Une vocation tardive ?
Les Rougon-Macquart achevés, Zola entreprit une nouvelle œuvre en trois volumes, Les Trois Villes : Lourdes, paru en 1894 et aussitôt mis à l'index ; Rome, en 1895 ; Paris, en 1898. Ce triptyque décrit l'aventure de Pierre Froment, fils d'un couple singulier composé d'une dévote et d'homme de science.
Il est le foyer des oppositions de la fin du siècle : la science et le retour au spiritualisme. Les Quatre Évangiles suivront : Pierre a fini par épouser Marie, avec laquelle il a trouvé le bonheur ; ils auront quatre fils, nouveaux apôtres auxquels il appartient de réaliser sur la Terre la justice et la paix. Mathieu est le héros de Fécondité (1899), Luc celui de Travail (1900), Marc celui de Vérité (1902). Zola meurt, alors qu'il travaille à Justice, dont Jean aurait été le héros.
Zola et l'affaire Dreyfus
Installé dans une confortable notoriété (il transforme régulièrement la maison de Médan avec ses droits d'auteur), il n'hésite pas à entrer dans la lutte politique lorsqu'il est convaincu de l'innocence du capitaine Dreyfus accusé d'espionnage à la solde de la Prusse.

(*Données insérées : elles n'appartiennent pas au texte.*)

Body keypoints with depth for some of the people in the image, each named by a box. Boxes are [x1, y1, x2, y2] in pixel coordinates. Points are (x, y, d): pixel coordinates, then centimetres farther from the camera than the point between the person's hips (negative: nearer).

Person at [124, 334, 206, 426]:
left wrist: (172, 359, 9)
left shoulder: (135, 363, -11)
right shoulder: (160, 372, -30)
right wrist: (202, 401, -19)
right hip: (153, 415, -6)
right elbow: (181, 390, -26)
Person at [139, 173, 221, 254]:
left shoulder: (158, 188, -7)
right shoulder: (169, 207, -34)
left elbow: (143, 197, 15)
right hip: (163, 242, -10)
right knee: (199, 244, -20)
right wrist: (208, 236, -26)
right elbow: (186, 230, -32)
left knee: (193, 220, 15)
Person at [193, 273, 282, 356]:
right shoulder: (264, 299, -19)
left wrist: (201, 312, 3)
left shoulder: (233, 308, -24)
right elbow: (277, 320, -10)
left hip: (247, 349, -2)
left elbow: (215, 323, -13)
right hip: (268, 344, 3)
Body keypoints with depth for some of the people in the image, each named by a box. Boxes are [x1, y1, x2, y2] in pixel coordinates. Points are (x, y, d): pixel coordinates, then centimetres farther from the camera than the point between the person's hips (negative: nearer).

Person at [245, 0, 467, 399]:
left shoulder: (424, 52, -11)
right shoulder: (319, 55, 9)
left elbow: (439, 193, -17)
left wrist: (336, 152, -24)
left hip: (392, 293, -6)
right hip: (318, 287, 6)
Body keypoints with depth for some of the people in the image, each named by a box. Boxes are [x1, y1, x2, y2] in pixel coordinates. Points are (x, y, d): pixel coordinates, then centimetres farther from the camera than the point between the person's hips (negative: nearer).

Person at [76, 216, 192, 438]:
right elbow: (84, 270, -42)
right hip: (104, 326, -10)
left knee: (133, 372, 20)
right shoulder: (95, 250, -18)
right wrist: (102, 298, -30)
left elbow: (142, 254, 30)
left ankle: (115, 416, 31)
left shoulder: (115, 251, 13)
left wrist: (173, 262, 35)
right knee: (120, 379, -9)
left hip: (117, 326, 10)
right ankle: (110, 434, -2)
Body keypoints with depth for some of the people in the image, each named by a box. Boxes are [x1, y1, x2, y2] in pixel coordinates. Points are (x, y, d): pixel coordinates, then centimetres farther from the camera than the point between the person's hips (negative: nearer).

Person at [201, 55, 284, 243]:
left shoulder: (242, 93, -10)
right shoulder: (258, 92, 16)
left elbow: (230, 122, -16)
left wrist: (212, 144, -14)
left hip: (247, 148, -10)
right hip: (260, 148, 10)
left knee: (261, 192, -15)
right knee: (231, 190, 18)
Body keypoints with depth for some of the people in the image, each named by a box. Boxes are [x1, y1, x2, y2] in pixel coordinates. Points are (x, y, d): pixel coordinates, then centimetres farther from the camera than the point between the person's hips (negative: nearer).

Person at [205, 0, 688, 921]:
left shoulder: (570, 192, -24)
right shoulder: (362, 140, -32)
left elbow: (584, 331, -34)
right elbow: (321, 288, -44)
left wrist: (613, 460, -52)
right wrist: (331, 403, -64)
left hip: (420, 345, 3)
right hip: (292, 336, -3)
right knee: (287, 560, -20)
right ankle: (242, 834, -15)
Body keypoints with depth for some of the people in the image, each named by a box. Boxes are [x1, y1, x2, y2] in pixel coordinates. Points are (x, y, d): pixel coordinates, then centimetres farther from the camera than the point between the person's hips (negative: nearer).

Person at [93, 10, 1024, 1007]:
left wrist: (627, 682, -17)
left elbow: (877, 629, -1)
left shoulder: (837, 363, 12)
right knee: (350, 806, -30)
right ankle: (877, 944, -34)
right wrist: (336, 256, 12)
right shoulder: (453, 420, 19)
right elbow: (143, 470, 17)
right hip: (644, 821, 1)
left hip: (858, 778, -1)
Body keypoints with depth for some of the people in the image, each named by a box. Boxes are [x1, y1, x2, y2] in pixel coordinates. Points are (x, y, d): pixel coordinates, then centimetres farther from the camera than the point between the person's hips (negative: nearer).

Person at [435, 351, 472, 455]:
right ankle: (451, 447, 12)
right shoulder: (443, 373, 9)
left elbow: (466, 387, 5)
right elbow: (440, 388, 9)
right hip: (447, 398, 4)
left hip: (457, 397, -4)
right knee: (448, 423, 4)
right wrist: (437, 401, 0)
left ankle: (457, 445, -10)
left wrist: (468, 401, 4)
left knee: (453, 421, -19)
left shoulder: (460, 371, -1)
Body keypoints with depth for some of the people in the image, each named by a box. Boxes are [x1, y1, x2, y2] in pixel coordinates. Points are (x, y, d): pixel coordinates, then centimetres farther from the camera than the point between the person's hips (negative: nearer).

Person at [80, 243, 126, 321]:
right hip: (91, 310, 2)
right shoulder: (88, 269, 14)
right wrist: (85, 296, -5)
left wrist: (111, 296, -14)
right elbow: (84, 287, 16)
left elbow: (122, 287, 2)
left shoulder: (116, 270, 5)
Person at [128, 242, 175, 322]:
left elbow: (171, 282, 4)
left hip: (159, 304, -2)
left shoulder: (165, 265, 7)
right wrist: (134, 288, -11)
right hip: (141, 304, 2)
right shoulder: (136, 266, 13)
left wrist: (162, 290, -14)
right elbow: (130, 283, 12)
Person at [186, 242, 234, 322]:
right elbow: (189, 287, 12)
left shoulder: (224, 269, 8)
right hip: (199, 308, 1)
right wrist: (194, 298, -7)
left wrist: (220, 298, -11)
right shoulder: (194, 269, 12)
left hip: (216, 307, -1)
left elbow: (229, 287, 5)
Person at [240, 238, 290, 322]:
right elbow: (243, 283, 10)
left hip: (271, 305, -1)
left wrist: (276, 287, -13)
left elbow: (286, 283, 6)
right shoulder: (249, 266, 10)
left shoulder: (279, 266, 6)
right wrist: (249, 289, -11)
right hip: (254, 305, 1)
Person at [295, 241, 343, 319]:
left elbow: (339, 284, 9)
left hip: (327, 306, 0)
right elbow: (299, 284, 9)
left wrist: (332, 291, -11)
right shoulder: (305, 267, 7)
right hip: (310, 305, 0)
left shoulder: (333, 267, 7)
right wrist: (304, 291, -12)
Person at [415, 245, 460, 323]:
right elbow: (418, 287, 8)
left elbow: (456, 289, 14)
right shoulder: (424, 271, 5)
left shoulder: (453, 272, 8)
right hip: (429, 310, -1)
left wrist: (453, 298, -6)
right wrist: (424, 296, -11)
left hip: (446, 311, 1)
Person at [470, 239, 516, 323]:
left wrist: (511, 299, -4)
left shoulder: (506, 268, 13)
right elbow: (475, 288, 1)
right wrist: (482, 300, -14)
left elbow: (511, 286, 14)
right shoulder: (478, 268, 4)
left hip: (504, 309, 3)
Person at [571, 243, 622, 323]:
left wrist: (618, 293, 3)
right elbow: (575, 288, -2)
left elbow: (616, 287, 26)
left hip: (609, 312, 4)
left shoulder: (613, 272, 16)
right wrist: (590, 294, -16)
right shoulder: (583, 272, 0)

Il ne se manifeste pas lors de l'arrestation de Dreyfus en 1894. Pourtant, dès 1895, Zola est indigné par les campagnes antisémites, en particulier par celle d'Édouard Drumont dans la France juive et son journal la Libre Parole. La dégradation publique de Dreyfus, le 5 janvier 1895, et son emprisonnement à l'Île du Diable l'interpellent. Le 16 mai 1896, il publie l'article Pour les juifs dans le Figaro en réaction aux campagnes à la Drumont et s'inquiète déjà de l'honneur de la France.
Cet engagement, sa stature et son statut de chef de file du naturalisme, son indépendance à l'égard des religions et de l'argent, son efficacité rhétorique, poussent les dreyfusards Scheurer-Kestner et Bernard Lazare à lui demander d'intervenir. Il hésite mais, en septembre 1897, il écrit à sa femme qu'il est décidé. Le 13 janvier 1898, il publie dans l'Aurore de Georges Clemenceau son fameux «J'accuse» (Lettre au président de la République), donnant ainsi une nouvelle dimension au processus de la révision. Un procès en diffamation le condamne à un an d'emprisonnement, le maximum de la peine prévue, et à une grosse amende -- qui, avec les frais, s'élève à 7 500 francs (elle est payée par l'écrivain Octave Mirbeau). Il part en exil à Londres pour éviter l'emprisonnement. De retour, un an plus tard, il publie dans la Vérité en marche ses articles sur l'affaire.
Honneurs posthumes
Le 29 septembre 1902, Zola meurt asphyxié, chez lui, à cause d'une cheminée bloquée. Cette mort serait accidentelle, mais étant donné le nombre d'ennemis qu'avait pu se faire Zola (notamment chez les anti-dreyfusards) la thèse de l'assassinat n'a jamais été totalement écartée. Après sa mort, une enquête est réalisée mais n'aboutit à aucune conclusion probante. Au cours de ses obsèques au cimetière de Montmartre, une délégation de mineurs descendue du Nord défile devant sa tombe en scandant le mot «Germinal». Prononçant l'oraison funèbre, Anatole France dira de Zola : «Il fut un moment de la conscience humaine.»